THE TASK:
Print the text lines of every record below word for word, and leave the pictures out.
#### INFORMATION GIVEN ####
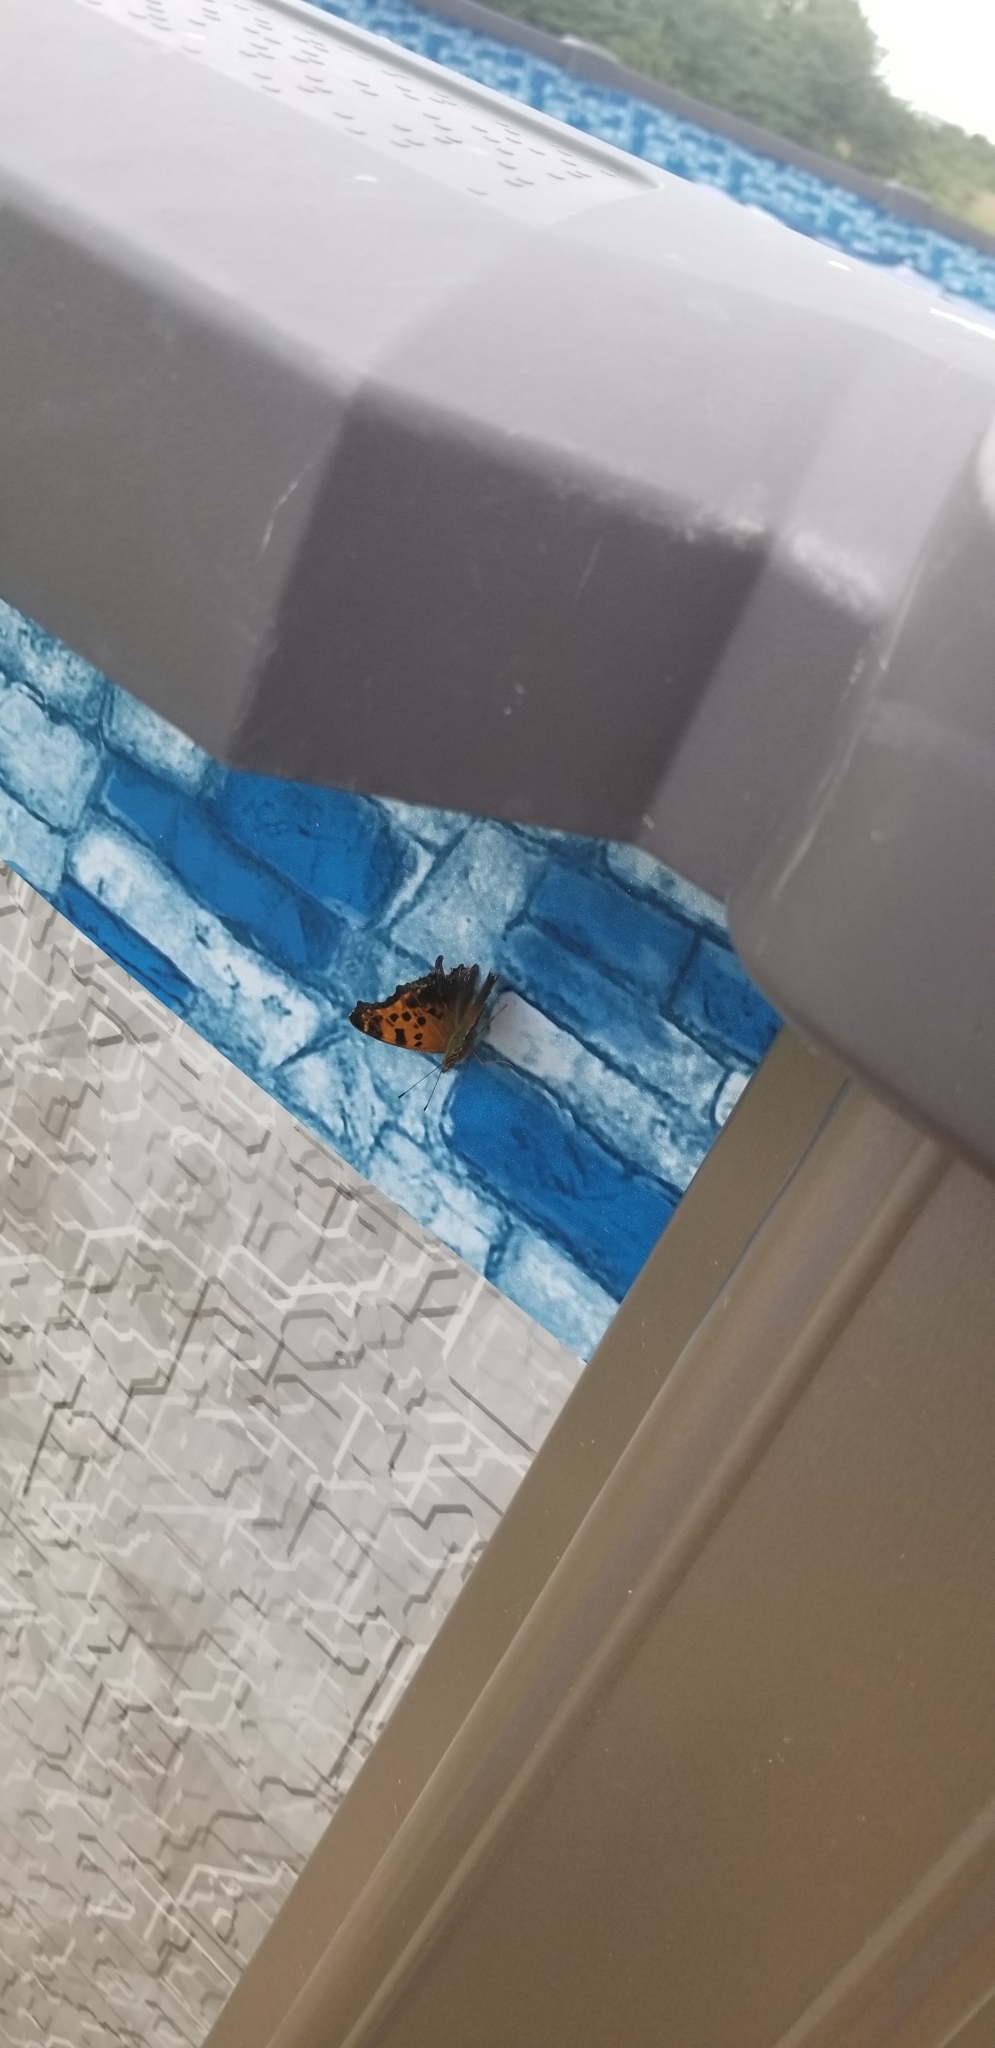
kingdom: Animalia
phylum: Arthropoda
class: Insecta
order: Lepidoptera
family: Nymphalidae
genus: Polygonia
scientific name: Polygonia interrogationis
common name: Question mark
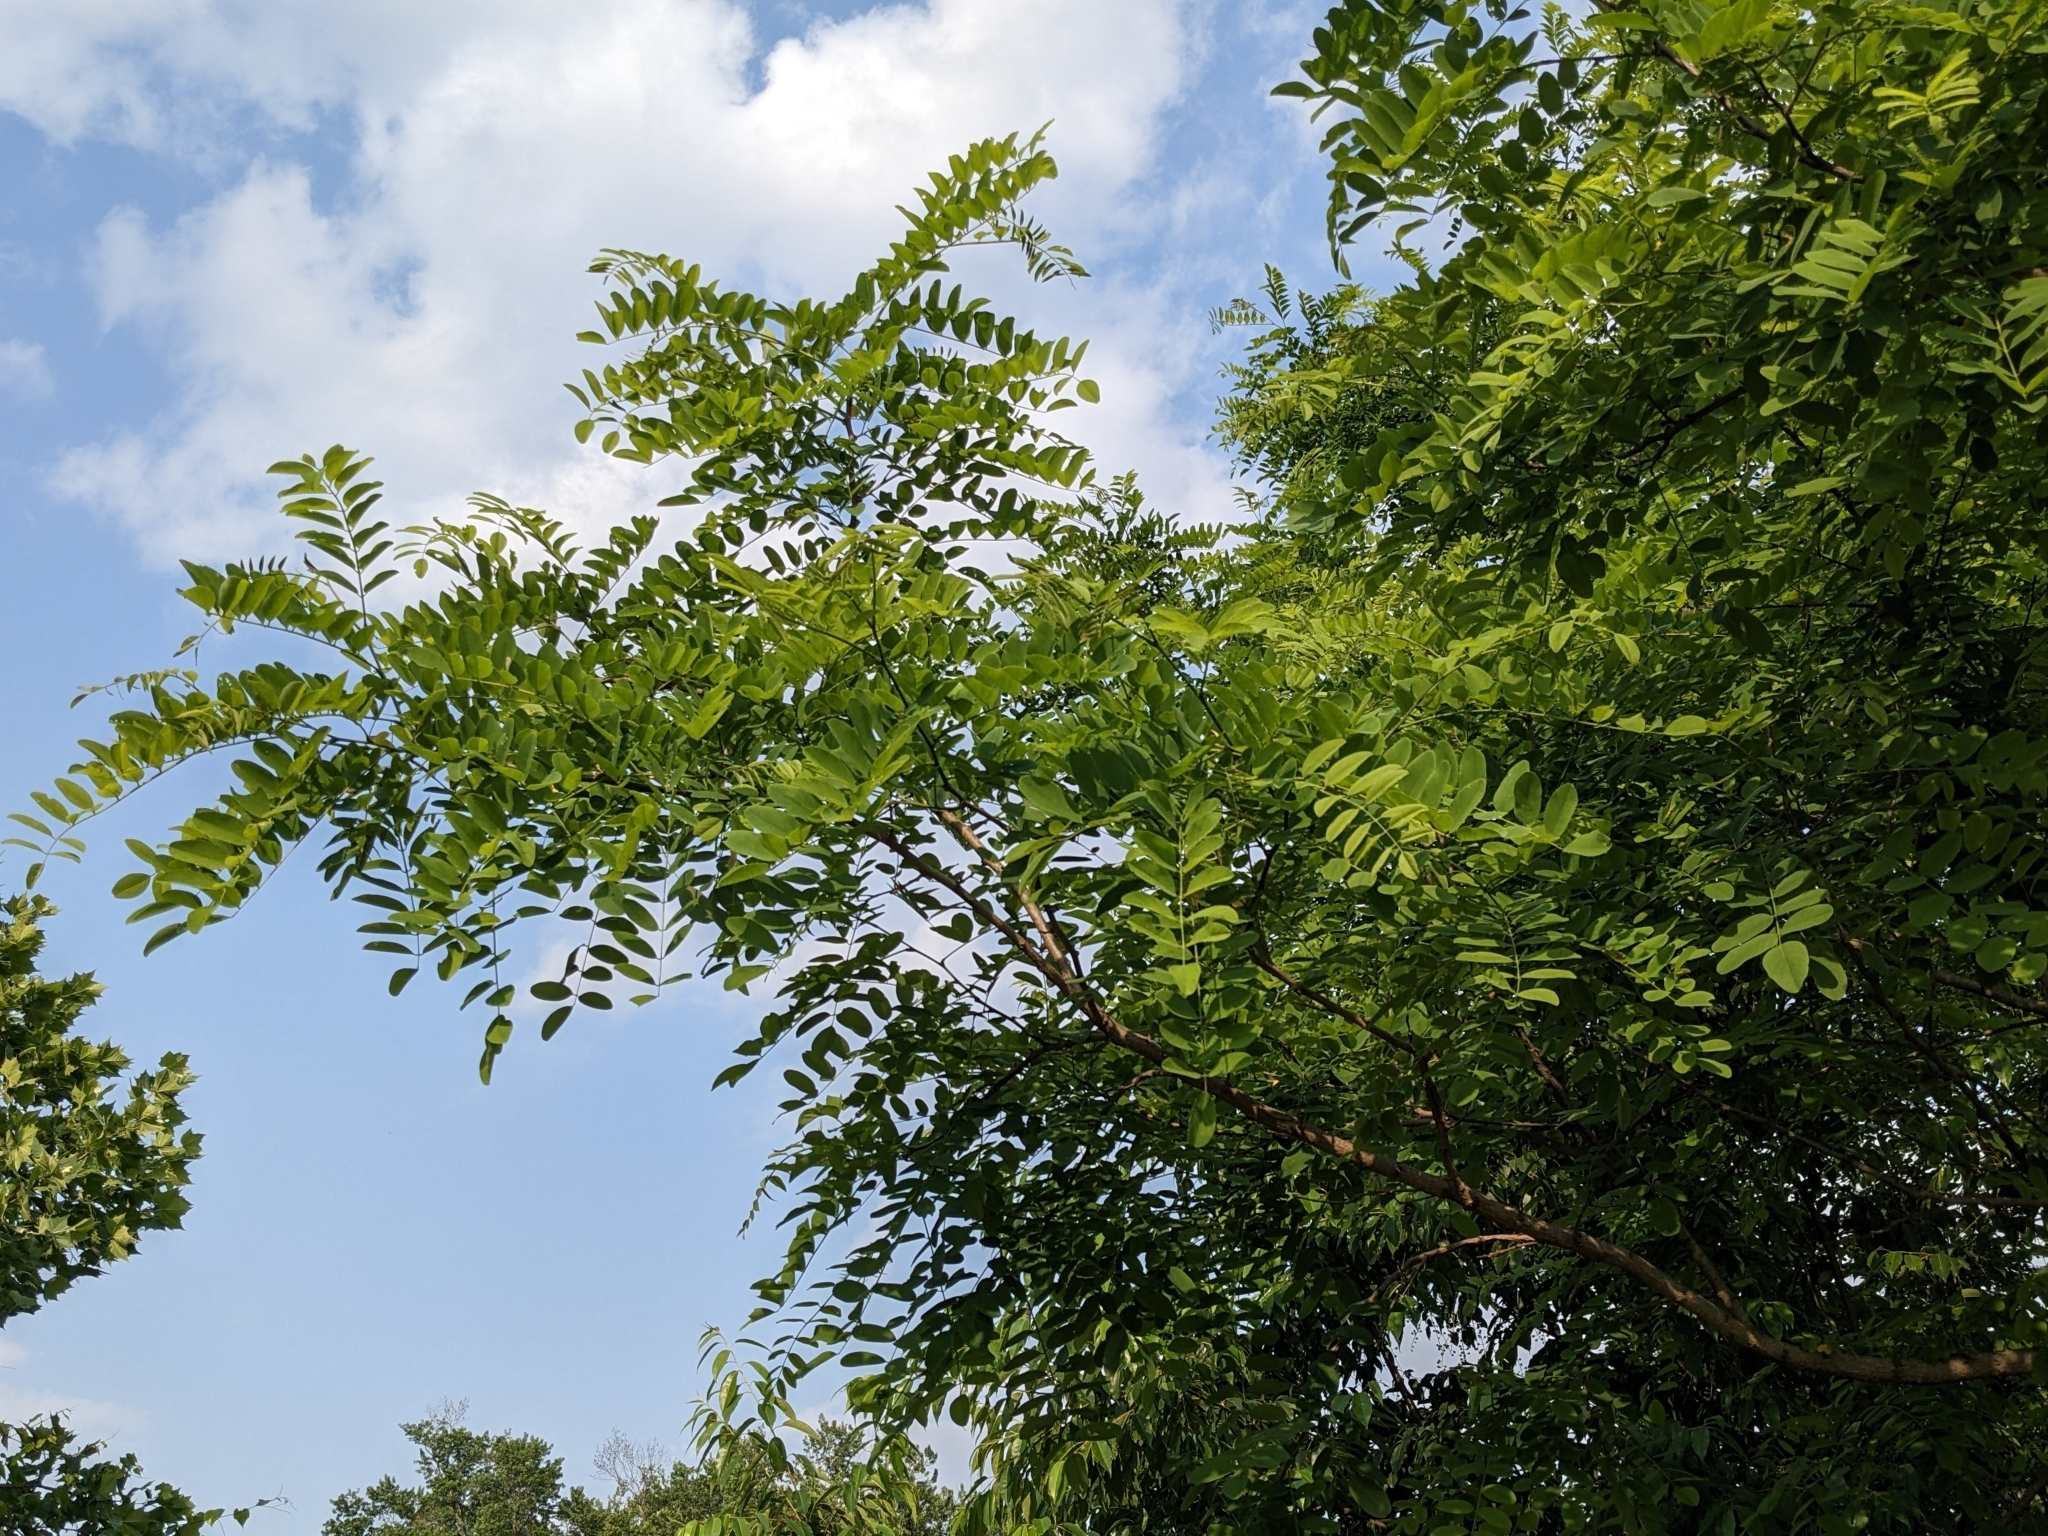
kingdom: Plantae
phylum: Tracheophyta
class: Magnoliopsida
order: Fabales
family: Fabaceae
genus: Robinia
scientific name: Robinia pseudoacacia
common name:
####
EXPECTED OUTPUT:
kingdom: Animalia
phylum: Arthropoda
class: Insecta
order: Lepidoptera
family: Nymphalidae
genus: Polygonia
scientific name: Polygonia interrogationis
common name: Question mark
kingdom: Plantae
phylum: Tracheophyta
class: Magnoliopsida
order: Fabales
family: Fabaceae
genus: Robinia
scientific name: Robinia pseudoacacia
common name:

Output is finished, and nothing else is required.